= Beginning of Section =

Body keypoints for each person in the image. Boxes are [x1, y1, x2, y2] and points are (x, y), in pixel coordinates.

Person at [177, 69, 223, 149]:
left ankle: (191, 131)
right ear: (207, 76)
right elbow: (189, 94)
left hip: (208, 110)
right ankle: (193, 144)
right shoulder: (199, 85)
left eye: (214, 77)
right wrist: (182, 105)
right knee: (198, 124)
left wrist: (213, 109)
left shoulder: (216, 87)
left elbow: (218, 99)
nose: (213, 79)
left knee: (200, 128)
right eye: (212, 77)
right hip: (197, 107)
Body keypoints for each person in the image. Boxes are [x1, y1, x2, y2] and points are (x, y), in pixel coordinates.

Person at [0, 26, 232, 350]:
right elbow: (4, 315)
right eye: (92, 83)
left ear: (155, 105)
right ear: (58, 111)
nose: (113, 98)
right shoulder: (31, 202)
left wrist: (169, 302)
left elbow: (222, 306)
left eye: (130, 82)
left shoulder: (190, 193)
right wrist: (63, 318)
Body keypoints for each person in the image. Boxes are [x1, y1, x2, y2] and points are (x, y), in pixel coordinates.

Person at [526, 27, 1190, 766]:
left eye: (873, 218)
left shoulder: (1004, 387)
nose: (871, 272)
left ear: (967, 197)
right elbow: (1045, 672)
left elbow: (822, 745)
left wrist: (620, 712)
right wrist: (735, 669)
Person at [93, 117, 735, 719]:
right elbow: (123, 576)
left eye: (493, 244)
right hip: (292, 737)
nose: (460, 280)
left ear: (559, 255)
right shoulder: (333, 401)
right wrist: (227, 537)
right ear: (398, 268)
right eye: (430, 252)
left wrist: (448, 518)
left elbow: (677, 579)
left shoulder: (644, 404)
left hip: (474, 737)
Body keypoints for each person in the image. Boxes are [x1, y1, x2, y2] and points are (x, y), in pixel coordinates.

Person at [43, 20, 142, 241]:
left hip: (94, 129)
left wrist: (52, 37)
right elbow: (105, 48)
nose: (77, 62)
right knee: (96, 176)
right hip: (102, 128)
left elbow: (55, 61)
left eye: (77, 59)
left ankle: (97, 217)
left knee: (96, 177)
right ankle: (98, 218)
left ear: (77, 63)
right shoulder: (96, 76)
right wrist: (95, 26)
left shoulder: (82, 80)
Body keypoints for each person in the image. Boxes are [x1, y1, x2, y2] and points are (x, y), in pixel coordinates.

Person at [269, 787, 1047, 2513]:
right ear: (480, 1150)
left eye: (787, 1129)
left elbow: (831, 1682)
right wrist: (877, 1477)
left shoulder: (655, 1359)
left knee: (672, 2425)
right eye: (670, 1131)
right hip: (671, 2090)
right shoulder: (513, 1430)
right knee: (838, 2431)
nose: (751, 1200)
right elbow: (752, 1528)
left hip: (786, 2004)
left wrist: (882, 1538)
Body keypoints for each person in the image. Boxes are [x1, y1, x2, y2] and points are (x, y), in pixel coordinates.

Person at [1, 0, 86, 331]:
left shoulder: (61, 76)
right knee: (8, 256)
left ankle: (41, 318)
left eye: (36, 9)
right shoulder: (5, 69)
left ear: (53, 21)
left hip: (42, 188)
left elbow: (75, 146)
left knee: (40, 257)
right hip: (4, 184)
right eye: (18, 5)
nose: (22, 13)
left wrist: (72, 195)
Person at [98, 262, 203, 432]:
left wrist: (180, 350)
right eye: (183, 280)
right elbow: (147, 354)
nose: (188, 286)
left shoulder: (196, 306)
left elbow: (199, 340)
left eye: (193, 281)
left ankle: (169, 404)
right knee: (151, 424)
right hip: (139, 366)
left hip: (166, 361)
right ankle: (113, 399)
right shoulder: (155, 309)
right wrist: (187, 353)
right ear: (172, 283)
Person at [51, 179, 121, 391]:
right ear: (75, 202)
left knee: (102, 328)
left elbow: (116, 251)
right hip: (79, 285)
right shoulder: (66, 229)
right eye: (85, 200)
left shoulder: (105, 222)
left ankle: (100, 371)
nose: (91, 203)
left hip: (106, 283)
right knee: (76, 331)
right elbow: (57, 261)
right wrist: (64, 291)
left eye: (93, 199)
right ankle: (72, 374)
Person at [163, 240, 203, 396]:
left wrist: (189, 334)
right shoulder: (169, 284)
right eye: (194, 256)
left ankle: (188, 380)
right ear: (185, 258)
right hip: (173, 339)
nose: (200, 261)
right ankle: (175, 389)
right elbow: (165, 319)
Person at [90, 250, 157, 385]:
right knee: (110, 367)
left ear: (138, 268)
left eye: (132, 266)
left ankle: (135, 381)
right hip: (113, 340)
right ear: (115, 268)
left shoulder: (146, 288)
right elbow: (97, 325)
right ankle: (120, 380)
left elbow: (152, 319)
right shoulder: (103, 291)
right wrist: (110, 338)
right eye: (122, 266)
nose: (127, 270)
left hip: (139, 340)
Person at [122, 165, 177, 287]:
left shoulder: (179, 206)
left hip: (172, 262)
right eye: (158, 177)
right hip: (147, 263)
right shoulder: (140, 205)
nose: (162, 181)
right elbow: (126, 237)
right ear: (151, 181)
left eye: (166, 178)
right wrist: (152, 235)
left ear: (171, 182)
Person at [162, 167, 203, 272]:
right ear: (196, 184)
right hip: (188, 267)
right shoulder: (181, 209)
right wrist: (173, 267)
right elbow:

= End of Section =

• ASSIGNED TASK:
Reprint exactly the lines above that start at the one with "right hip: (197, 107)" and end at the one with "left wrist: (169, 302)", keeping both and adding none.

• REPLY:
right hip: (197, 107)
Body keypoints for each person in the image. Boxes are [x1, y1, x2, y2] and points are (x, y), in pixel coordinates.

Person at [0, 26, 232, 350]:
right elbow: (4, 315)
right eye: (92, 83)
left ear: (155, 105)
right ear: (58, 111)
nose: (113, 98)
right shoulder: (31, 202)
left wrist: (169, 302)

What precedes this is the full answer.